→ **What is required**: Each line of the records must appear in your answer exactly, with no pictures.

→ **Supplied entries**:
%%

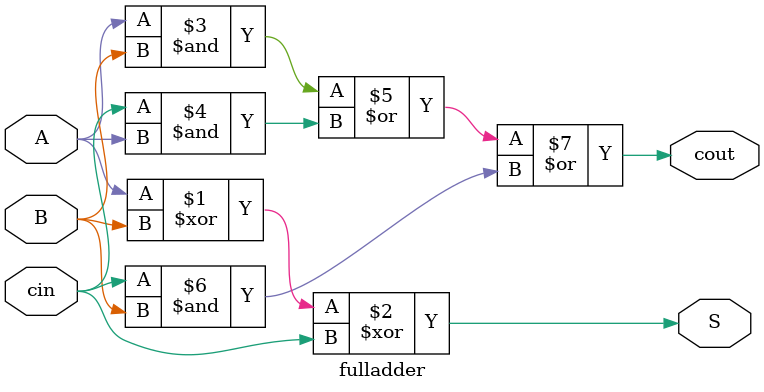
<source format=v>
module mux(LEDR, SW, KEY, HEX0, HEX1, HEX2, HEX3, HEX4, HEX5);
    input [7:0] SW;
    input [2:0] KEY;
    output [7:0] LEDR;
    output [6:0] HEX0;
    output [6:0] HEX1;
    output [6:0] HEX2;
    output [6:0] HEX3;
    output [6:0] HEX4;
    output [6:0] HEX5;

    ALU u0(SW[7:4], SW[3:0], KEY[2:0], LEDR[7:0], HEX0[6:0], HEX1[6:0], HEX2[6:0], HEX3[6:0], HEX4[6:0], HEX5[6:0]);


endmodule

module ALU(A, B, select, Aluout, outh0, outh1, outh2, outh3, outh4, outh5);
input [3:0] A;
input [7:4] B; 
input [2:0] select;
output [7:0] Aluout;
output [6:0] outh0, outh1, outh2, outh3, outh4, outh5;
wire [3:0] w11;
wire w10, w20;
wire carry1, carry2;
wire [3:0] sum1;
wire [3:0] sum2;

assign w11 = 4'b0001;
assign w10 = 1'b0;
assign w20 = 1'b0;
reg [7:0] Aluout;

always @(*)
begin
	case (select [2:0])
		3'b000: Aluout = {carry1, sum1};
		3'b001: Aluout = {carry2, sum2};	
		3'b010: Aluout = A[3:0] + B[7:4];
		3'b011: Aluout = {A[3:0]|B[7:4] ,A[3:0]^B[7:4]};
		3'b100: Aluout = {7'b0000000,A[0] | A[1] | A[2] | A[3] | B[4] | B[5] | B[6] | B[7]};
		3'b101: Aluout = {A[3:0], B[7:4]};
		default: Aluout = 0;
	endcase
end

Rippleadder r1(
	.A(A[3:0]),
	.B(w11),
	.cin(w10),
	.S(sum1),
	.cout(carry1));

Rippleadder r2(
	.A(A[3:0]),
	.B(B[7:4]),
	.cin(w20),	
	.S(sum2),
	.cout(carry2));


// HEX1 and HEX3 is always 0.
seven_seg_decoder s1(
	.S(4'b0000), 
	.HEXO(outh1));
	
seven_seg_decoder s3(
	.S(4'b0000), 
	.HEXO(outh3));

// HEX0 to be value of B
seven_seg_decoder s0(
	.S(B[7:4]), 
	.HEXO(outh0));
//line 80

// HEX2 to be value of A	

seven_seg_decoder s2(
	.S(A[3:0]), 
	.HEXO(outh2));

// HEX4 to be value of the led output [3:0] 	
seven_seg_decoder s4(
	.S(Aluout[3:0]), 
	.HEXO(outh4));
	
// HEX5 to be value of the led output [7:4]	
seven_seg_decoder s5(
	.S(Aluout[7:4]), 
	.HEXO(outh5));

endmodule

module Rippleadder(A, B, cin, S, cout);
	input [3:0] A;
	input [3:0] B;
	input cin;
	output [3:0] S;
	output cout;
	wire [2:0] w;

fulladder u0(
	.A(A[0]),
	.B(B[0]),
	.cin(cin),
	.S(S[0]),
	.cout(w[0])
);
fulladder u1(
	.A(A[1]),
	.B(B[1]),
	.cin(w[0]),
	.S(S[1]),
	.cout(w[1])
);  
fulladder u2(
	.A(A[2]),
	.B(B[2]),
	.cin(w[1]),
	.S(S[2]),
	.cout(w[2])
);
    fulladder u3(
	.A(A[3]),
	.B(B[3]),
	.cin(w[2]),
	.S(S[3]),
	.cout(cout)
);

endmodule

module seven_seg_decoder(S,HEXO);

input [3:0]S;
output [6:0] HEXO;

assign HEXO[0] = (~S[3]&~S[2]&~S[1]&S[0])|(~S[3]&S[2]&~S[1]&~S[0])|(S[3]&S[2]&~S[1]&S[0])|(S[3]&~S[2]&S[1]&S[0]);
assign HEXO[1] = (S[3]&S[2]&~S[0])|(~S[3]&S[2]&~S[1]&S[0])|(S[3]&S[1]&S[0])|(S[2]&S[1]&~S[0]);
assign HEXO[2] = (S[3]&S[2]&S[1])|(S[3]&S[2]&~S[0])|(~S[3]&~S[2]&S[1]&~S[0]);
assign HEXO[3] = (~S[2]&~S[1]&S[0])|(S[2]&S[1]&S[0])|(~S[3]&S[2]&~S[1]&~S[0])|(S[3]&~S[2]&S[1]&~S[0]);
assign HEXO[4] = (~S[1]&~S[3]&S[2])|(~S[3]&S[0])|(~S[2]&~S[1]&S[0]);
assign HEXO[5] = (~S[3]&~S[2]&S[0])|(~S[3]&S[1]&S[0])|(~S[3]&~S[2]&S[1])|(S[3]&S[2]&~S[1]&S[0]);
assign HEXO[6] = (~S[1]&~S[3]&~S[2])|(~S[3]&S[2]&S[1]&S[0])|(S[3]&S[2]&~S[1]&~S[0]);


endmodule


module fulladder(A, B, cin, S, cout);
	input A;
	input B;
	input cin;
	output S;
	output cout;

assign S = A ^ B ^ cin;
assign cout = A & B | cin & A| cin & B;

endmodule


</source>
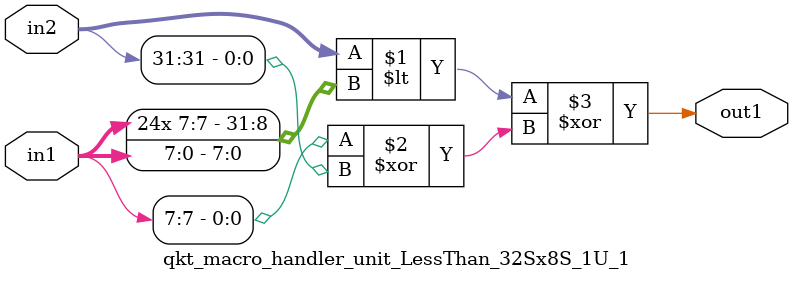
<source format=v>

`timescale 1ps / 1ps


module qkt_macro_handler_unit_LessThan_32Sx8S_1U_1( in2, in1, out1 );

    input [31:0] in2;
    input [7:0] in1;
    output out1;

    
    // rtl_process:qkt_macro_handler_unit_LessThan_32Sx8S_1U_1/qkt_macro_handler_unit_LessThan_32Sx8S_1U_1_thread_1
    assign out1 = (in2 < {{ 24 {in1[7]}}, in1} ^ (in1[7] ^ in2[31]));

endmodule



</source>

%%

→ **Answer area**:
<source format=v>
module mux(LEDR, SW, KEY, HEX0, HEX1, HEX2, HEX3, HEX4, HEX5);
    input [7:0] SW;
    input [2:0] KEY;
    output [7:0] LEDR;
    output [6:0] HEX0;
    output [6:0] HEX1;
    output [6:0] HEX2;
    output [6:0] HEX3;
    output [6:0] HEX4;
    output [6:0] HEX5;

    ALU u0(SW[7:4], SW[3:0], KEY[2:0], LEDR[7:0], HEX0[6:0], HEX1[6:0], HEX2[6:0], HEX3[6:0], HEX4[6:0], HEX5[6:0]);


endmodule

module ALU(A, B, select, Aluout, outh0, outh1, outh2, outh3, outh4, outh5);
input [3:0] A;
input [7:4] B; 
input [2:0] select;
output [7:0] Aluout;
output [6:0] outh0, outh1, outh2, outh3, outh4, outh5;
wire [3:0] w11;
wire w10, w20;
wire carry1, carry2;
wire [3:0] sum1;
wire [3:0] sum2;

assign w11 = 4'b0001;
assign w10 = 1'b0;
assign w20 = 1'b0;
reg [7:0] Aluout;

always @(*)
begin
	case (select [2:0])
		3'b000: Aluout = {carry1, sum1};
		3'b001: Aluout = {carry2, sum2};	
		3'b010: Aluout = A[3:0] + B[7:4];
		3'b011: Aluout = {A[3:0]|B[7:4] ,A[3:0]^B[7:4]};
		3'b100: Aluout = {7'b0000000,A[0] | A[1] | A[2] | A[3] | B[4] | B[5] | B[6] | B[7]};
		3'b101: Aluout = {A[3:0], B[7:4]};
		default: Aluout = 0;
	endcase
end

Rippleadder r1(
	.A(A[3:0]),
	.B(w11),
	.cin(w10),
	.S(sum1),
	.cout(carry1));

Rippleadder r2(
	.A(A[3:0]),
	.B(B[7:4]),
	.cin(w20),	
	.S(sum2),
	.cout(carry2));


// HEX1 and HEX3 is always 0.
seven_seg_decoder s1(
	.S(4'b0000), 
	.HEXO(outh1));
	
seven_seg_decoder s3(
	.S(4'b0000), 
	.HEXO(outh3));

// HEX0 to be value of B
seven_seg_decoder s0(
	.S(B[7:4]), 
	.HEXO(outh0));
//line 80

// HEX2 to be value of A	

seven_seg_decoder s2(
	.S(A[3:0]), 
	.HEXO(outh2));

// HEX4 to be value of the led output [3:0] 	
seven_seg_decoder s4(
	.S(Aluout[3:0]), 
	.HEXO(outh4));
	
// HEX5 to be value of the led output [7:4]	
seven_seg_decoder s5(
	.S(Aluout[7:4]), 
	.HEXO(outh5));

endmodule

module Rippleadder(A, B, cin, S, cout);
	input [3:0] A;
	input [3:0] B;
	input cin;
	output [3:0] S;
	output cout;
	wire [2:0] w;

fulladder u0(
	.A(A[0]),
	.B(B[0]),
	.cin(cin),
	.S(S[0]),
	.cout(w[0])
);
fulladder u1(
	.A(A[1]),
	.B(B[1]),
	.cin(w[0]),
	.S(S[1]),
	.cout(w[1])
);  
fulladder u2(
	.A(A[2]),
	.B(B[2]),
	.cin(w[1]),
	.S(S[2]),
	.cout(w[2])
);
    fulladder u3(
	.A(A[3]),
	.B(B[3]),
	.cin(w[2]),
	.S(S[3]),
	.cout(cout)
);

endmodule

module seven_seg_decoder(S,HEXO);

input [3:0]S;
output [6:0] HEXO;

assign HEXO[0] = (~S[3]&~S[2]&~S[1]&S[0])|(~S[3]&S[2]&~S[1]&~S[0])|(S[3]&S[2]&~S[1]&S[0])|(S[3]&~S[2]&S[1]&S[0]);
assign HEXO[1] = (S[3]&S[2]&~S[0])|(~S[3]&S[2]&~S[1]&S[0])|(S[3]&S[1]&S[0])|(S[2]&S[1]&~S[0]);
assign HEXO[2] = (S[3]&S[2]&S[1])|(S[3]&S[2]&~S[0])|(~S[3]&~S[2]&S[1]&~S[0]);
assign HEXO[3] = (~S[2]&~S[1]&S[0])|(S[2]&S[1]&S[0])|(~S[3]&S[2]&~S[1]&~S[0])|(S[3]&~S[2]&S[1]&~S[0]);
assign HEXO[4] = (~S[1]&~S[3]&S[2])|(~S[3]&S[0])|(~S[2]&~S[1]&S[0]);
assign HEXO[5] = (~S[3]&~S[2]&S[0])|(~S[3]&S[1]&S[0])|(~S[3]&~S[2]&S[1])|(S[3]&S[2]&~S[1]&S[0]);
assign HEXO[6] = (~S[1]&~S[3]&~S[2])|(~S[3]&S[2]&S[1]&S[0])|(S[3]&S[2]&~S[1]&~S[0]);


endmodule


module fulladder(A, B, cin, S, cout);
	input A;
	input B;
	input cin;
	output S;
	output cout;

assign S = A ^ B ^ cin;
assign cout = A & B | cin & A| cin & B;

endmodule


</source>
<source format=v>

`timescale 1ps / 1ps


module qkt_macro_handler_unit_LessThan_32Sx8S_1U_1( in2, in1, out1 );

    input [31:0] in2;
    input [7:0] in1;
    output out1;

    
    // rtl_process:qkt_macro_handler_unit_LessThan_32Sx8S_1U_1/qkt_macro_handler_unit_LessThan_32Sx8S_1U_1_thread_1
    assign out1 = (in2 < {{ 24 {in1[7]}}, in1} ^ (in1[7] ^ in2[31]));

endmodule



</source>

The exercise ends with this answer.